AOS 82 ANOS
Faleceu o maestro
Joel Canhão
Joel Ferreira Canhão faleceu ontem, aos 82 anos. Considerado por
muitos como músico, poeta e humanista exemplar, o seu funeral
realiza-se hoje, às 10h00, da Capela da Universidade de Coimbra,
onde foi organista titular, para a capela da Igreja de Barosa,
Leiria, de onde era natural. O coro que dirigiu e fundou em 1980
prestar-lhe-á a última homenagem.
Concluído o Curso Superior de Música em Piano no Conservatório
de Lisboa, Joel Canhão esteve, ao longo da vida, ligado à
docência em vários estabelecimentos de ensino e à direcção de
vários coros como o Orfeão Escalabitano, o grupo Coral Alfredo
Keil, o Orfeão Académico de Coimbra e o coro dos Antigos
Orfeonistas da Universidade de Coimbra (AOUC), do qual foi
fundador.
Foi através do grupo coral de Santarém que o médico José Miguel
Baptista, membro dos AOUC, teve o primeiro contacto com o
maestro. Decorria, pelo ano de 1965, um encontro de grupos
corais de várias faculdades. Joel Canhão “deu nas vistas” por
comandar o grupo de cerca de 20 vozes masculinas que tinha «uma
sonoridade espantosa». Rapidamente foi apontado «por
unanimidade» para suceder como regente a Manuel Raposo Marques,
que daí a pouco tempo deixaria a direcção do Orfeão de Coimbra.

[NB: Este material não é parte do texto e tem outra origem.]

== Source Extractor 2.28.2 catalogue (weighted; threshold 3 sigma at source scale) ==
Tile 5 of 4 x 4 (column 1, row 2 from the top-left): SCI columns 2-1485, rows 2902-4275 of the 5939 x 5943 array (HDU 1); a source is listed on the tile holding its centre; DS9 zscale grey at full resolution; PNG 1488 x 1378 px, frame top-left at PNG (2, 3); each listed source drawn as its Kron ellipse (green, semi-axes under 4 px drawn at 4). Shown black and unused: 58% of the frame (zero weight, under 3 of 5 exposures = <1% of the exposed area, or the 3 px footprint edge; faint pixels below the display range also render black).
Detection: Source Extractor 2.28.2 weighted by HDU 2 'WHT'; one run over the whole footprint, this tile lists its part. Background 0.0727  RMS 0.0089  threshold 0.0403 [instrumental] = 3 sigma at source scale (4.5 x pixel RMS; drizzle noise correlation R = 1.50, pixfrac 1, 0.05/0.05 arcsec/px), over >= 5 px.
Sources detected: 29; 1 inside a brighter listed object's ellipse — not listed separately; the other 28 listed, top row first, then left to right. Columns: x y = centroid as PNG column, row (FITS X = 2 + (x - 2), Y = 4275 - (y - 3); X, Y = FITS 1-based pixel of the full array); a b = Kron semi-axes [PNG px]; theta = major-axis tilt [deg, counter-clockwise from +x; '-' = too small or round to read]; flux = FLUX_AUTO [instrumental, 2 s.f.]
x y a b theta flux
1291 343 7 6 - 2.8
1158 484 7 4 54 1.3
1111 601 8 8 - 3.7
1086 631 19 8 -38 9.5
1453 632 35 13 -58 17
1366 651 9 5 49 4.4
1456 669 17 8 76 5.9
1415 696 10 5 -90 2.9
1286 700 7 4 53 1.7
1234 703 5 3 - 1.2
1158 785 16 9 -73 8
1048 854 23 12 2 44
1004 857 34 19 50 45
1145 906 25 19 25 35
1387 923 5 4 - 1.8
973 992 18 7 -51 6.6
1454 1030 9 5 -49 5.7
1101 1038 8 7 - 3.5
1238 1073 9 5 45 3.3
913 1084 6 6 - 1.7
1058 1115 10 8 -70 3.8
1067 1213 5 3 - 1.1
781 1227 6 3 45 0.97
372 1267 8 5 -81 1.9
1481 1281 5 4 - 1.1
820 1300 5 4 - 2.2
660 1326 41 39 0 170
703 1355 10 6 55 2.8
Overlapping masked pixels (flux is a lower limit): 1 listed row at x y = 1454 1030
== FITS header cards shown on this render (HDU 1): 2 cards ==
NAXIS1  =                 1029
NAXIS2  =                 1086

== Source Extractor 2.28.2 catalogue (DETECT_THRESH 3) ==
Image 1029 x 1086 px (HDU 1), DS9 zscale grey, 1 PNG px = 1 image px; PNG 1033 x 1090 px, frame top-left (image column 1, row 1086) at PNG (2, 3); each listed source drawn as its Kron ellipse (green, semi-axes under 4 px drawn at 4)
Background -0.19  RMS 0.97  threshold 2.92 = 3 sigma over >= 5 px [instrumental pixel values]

Lá permaneceu durante sete anos.
José Miguel Baptista, em declarações ao Diário de Coimbra,
lembra-o como homem de uma aparência «aparentemente» dura, mas
de uma «afabilidade extrema» e uma «sensibilidade espantosa». No
seu trabalho «não fazia concessões». Do ponto de vista artístico
considera ter-se perdido «um pilar discreto mas a quem muita
gente foi beber»; «não lambia botas», «sempre respeitou os seus
superiores, nunca se vergou e nunca espezinhou quando estava por
cima», explicou. Homem que diz ter-se valido a si próprio,
«nunca foi de políticas», foi antes um religioso praticante,
especialmente nesta fase da sua vida, acrescentou.
“Músico de primeira água”
Também Virgílio Caseiro, maestro da Orquestra Clássica do Centro
que o conhecia há mais de 40 anos e se relacionava com ele desde
que veio para o Orfeão, salientou-o como «grande pela mestria
que tinha e a grande formação que sempre deu prova», o que o
colocava numa situação de respeito a nível da cidade e da
música. Caracterizando-o como «músico de primeira água»,
indicou-o ainda como um poeta (escrevia sob o pseudónimo Mouro
Serpa) com obra publicada de «muito boa qualidade» e um
«humanista exemplar».
No domínio da música, as suas publicações abrangem um leque
variado de livros sobre educação musical, canções, coros, peças
de piano e outros instrumentos. Enquanto figura do Conservatório
de Música de Coimbra, por onde também passou, Joel Canhão deixou
«obra» que o actual director, Manuel Rocha, diz ter agora a
«obrigação» de continuar. «Grande compositor, com vastíssima
obra pedagógica», era «um grande pedagogo, característica que
guardou até ao final da vida», com personalidade nobre, mas que
«passava despercebido».
Manuel Rebanda, o presidente do Coro dos Antigos Orfeonistas,
organização que contribuiu para que desenvolvessem um
«relacionamento muito estreito», realçou a «rara sensibilidade»
de um homem e de um poeta que «fez muito pela música de
Coimbra», tanto a nível dos referidos Orfeão Académico e Coro
dos Antigos Orfeonistas, mas também enquanto organista da Capela
da Universidade de Coimbra.
Em 1987 Joel Canhão foi condecorado pelo então Presidente da
República Mário Soares com o grau de oficial da Ordem do Infante
D. Henrique e agraciado, em 2007, com a Medalha de Mérito
Cultural pela Câmara Municipal de Coimbra.